# An Alfine 11 measurement plese



## bluechair84 (Sep 30, 2008)

Hi guys, I'm doing some thinking about building a shed frame based around an Alfine and I'd like to know the distance between the disc rotor and the drive sprocket. Would someone just put a tape measure to theirs and give me a rough idea?It'll help me work a few things out on the frame dimensions.
Thanks


----------



## synthesis (Feb 24, 2006)

I got 3.90" from the inside face of the rotor to the inside face of the sprocket.

The sprocket is dished so it can be installed to the inside or outside of the hub.

Also, I found this if it helps.

Shimano Alfine SG-S700 (11-spd) 135mm Rear hub dimensions | Freespoke | Freespoke

d


----------



## bluechair84 (Sep 30, 2008)

synthesis said:


> The sprocket is dished so it can be installed to the inside or outside of the hub.


Is this to help with chainline?
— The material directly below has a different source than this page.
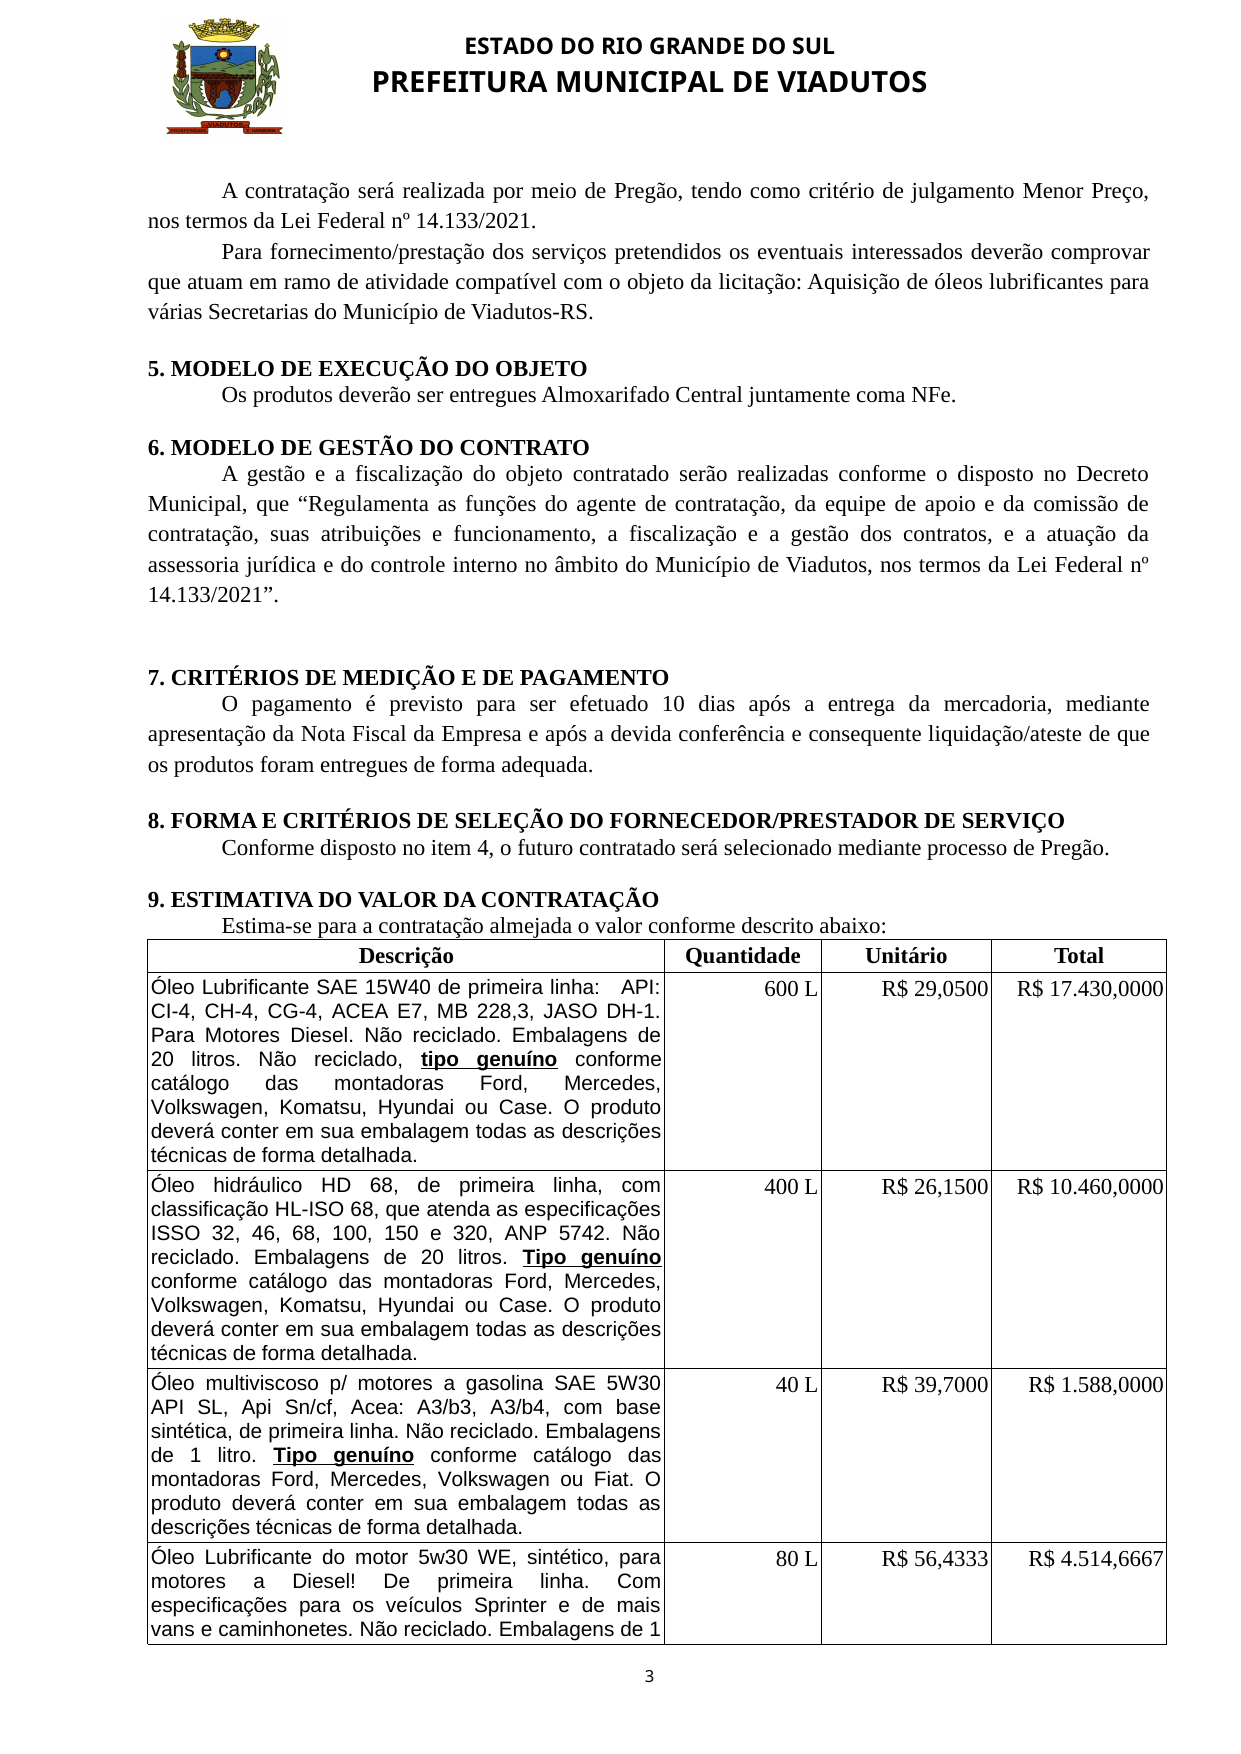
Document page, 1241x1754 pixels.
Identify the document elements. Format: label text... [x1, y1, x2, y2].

Thanks for the measurement :thumbsup:


----------



## evrac (Sep 28, 2005)

Maybe these will help?


----------



## bluechair84 (Sep 30, 2008)

Amazing, yes they will


----------



## evrac (Sep 28, 2005)

No sweat. You realize that they were the first two results of a google image search for "Alfine dimensions". 

I'll send you my bill.


----------